━━━━━ RECORDS TO PROCESS ━━━━━

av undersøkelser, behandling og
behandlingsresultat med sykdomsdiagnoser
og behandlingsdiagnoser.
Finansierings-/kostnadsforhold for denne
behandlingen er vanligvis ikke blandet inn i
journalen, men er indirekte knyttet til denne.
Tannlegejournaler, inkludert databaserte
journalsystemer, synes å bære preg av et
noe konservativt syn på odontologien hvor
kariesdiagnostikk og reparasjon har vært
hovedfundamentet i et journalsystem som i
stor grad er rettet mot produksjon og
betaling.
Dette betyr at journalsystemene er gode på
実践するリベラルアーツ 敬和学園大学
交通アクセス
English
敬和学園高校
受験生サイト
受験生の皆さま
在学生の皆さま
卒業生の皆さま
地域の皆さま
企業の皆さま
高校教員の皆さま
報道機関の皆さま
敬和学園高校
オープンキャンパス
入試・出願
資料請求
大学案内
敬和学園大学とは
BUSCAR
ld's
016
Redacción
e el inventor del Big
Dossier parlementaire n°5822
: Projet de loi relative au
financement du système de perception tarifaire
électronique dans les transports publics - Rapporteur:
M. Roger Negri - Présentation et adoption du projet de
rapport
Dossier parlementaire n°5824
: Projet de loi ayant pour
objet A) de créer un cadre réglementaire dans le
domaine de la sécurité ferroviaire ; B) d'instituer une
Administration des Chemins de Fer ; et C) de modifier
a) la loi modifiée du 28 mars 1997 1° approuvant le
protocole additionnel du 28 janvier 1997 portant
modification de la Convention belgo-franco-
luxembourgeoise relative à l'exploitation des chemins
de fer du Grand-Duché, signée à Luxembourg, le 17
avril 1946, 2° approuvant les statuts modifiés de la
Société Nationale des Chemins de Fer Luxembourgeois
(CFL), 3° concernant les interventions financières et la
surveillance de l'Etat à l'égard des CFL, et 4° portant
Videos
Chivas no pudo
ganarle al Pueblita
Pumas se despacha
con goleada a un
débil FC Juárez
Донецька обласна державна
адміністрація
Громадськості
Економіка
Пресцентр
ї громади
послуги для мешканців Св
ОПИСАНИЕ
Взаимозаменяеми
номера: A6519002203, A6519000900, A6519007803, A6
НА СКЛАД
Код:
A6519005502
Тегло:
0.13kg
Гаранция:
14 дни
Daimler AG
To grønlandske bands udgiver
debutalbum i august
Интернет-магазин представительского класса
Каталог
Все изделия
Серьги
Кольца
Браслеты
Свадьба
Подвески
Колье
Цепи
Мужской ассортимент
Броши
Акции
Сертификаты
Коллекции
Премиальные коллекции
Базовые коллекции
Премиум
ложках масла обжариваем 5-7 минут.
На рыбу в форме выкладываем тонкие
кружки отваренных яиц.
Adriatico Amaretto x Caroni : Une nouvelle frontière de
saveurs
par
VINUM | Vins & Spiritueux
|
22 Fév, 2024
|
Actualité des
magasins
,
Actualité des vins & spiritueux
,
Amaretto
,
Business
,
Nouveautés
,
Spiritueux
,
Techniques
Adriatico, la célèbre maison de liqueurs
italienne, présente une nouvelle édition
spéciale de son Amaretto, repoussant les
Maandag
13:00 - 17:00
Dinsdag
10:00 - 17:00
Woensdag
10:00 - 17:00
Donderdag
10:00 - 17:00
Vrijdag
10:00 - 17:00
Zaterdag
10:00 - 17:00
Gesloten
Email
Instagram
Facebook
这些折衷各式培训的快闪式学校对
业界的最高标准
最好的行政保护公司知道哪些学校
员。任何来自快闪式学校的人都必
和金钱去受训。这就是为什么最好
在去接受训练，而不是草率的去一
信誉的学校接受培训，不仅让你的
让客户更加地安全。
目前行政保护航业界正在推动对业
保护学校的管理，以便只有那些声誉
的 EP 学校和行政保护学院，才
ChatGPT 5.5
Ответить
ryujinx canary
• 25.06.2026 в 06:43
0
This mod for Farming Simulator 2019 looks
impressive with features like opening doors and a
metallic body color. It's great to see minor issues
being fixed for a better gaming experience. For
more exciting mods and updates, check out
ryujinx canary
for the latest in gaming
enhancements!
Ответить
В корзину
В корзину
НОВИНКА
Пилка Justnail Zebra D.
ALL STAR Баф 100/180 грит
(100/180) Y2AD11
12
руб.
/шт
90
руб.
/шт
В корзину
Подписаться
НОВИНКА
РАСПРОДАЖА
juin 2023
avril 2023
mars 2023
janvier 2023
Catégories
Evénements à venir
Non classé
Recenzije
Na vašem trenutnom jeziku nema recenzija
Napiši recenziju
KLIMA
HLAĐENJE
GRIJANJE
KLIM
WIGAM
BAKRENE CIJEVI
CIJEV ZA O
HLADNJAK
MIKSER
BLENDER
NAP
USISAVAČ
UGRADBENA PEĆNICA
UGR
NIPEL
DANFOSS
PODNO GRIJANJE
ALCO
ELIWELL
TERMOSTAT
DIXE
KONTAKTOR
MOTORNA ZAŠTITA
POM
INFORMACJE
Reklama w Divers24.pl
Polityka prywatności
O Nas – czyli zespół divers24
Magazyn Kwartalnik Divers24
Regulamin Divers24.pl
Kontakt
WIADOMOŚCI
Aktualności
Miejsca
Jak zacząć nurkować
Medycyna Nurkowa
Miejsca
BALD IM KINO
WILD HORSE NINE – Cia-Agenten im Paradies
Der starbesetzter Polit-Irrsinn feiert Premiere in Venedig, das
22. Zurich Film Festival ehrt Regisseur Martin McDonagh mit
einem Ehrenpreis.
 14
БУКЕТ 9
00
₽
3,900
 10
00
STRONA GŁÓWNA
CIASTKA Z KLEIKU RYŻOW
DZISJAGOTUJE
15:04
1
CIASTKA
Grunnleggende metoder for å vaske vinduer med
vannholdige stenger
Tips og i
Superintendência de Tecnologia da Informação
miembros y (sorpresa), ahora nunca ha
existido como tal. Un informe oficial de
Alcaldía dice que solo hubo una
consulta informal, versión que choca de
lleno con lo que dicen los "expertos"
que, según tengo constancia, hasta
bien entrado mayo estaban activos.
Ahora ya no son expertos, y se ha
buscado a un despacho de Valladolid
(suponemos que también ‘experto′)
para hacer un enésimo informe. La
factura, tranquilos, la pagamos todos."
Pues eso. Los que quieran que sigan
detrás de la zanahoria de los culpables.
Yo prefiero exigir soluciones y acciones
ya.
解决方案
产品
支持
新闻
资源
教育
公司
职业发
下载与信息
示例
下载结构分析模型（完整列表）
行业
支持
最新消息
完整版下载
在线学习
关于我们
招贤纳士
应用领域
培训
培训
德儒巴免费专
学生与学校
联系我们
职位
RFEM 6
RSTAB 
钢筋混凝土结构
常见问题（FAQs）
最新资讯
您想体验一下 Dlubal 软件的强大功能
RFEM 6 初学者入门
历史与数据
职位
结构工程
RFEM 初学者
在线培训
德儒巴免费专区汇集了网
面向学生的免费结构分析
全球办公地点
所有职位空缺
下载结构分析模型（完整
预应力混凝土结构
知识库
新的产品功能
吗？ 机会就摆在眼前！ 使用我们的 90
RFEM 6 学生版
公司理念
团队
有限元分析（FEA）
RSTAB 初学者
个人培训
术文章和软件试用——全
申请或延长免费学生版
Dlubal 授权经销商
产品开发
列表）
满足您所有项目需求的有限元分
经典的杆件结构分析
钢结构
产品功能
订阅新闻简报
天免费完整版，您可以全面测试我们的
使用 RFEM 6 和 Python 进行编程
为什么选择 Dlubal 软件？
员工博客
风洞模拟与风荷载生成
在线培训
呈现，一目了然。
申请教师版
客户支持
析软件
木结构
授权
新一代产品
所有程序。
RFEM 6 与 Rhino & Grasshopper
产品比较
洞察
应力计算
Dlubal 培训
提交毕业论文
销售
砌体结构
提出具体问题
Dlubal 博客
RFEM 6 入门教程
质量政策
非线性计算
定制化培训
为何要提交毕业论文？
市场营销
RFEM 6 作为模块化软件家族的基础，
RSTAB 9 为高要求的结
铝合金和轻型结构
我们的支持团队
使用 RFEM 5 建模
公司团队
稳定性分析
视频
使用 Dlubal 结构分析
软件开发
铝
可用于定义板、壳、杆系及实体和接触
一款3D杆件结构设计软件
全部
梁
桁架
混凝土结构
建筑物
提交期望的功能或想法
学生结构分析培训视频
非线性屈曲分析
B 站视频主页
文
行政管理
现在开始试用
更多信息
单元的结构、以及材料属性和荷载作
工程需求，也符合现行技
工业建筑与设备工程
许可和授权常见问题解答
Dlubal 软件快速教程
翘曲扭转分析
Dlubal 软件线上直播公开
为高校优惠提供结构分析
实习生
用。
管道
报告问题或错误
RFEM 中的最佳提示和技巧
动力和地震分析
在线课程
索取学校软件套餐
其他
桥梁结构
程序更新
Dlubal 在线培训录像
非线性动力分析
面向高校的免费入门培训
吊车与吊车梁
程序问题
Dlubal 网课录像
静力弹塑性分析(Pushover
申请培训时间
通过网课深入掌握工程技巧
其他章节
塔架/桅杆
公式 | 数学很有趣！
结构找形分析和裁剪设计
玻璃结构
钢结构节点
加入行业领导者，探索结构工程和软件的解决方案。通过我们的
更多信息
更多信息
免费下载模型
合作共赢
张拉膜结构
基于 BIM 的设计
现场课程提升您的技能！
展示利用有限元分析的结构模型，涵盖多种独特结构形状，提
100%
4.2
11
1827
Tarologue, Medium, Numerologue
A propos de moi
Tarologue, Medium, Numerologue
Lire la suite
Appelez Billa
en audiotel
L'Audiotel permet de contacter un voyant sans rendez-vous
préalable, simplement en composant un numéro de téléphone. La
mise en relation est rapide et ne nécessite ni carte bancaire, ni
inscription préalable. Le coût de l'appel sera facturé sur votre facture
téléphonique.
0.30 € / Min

━━━━━

* EXERCISE
Look through the entries above for the word "gaming". Copy every line where it shows up.

* WRITTEN RESPONSE
being fixed for a better gaming experience. For
for the latest in gaming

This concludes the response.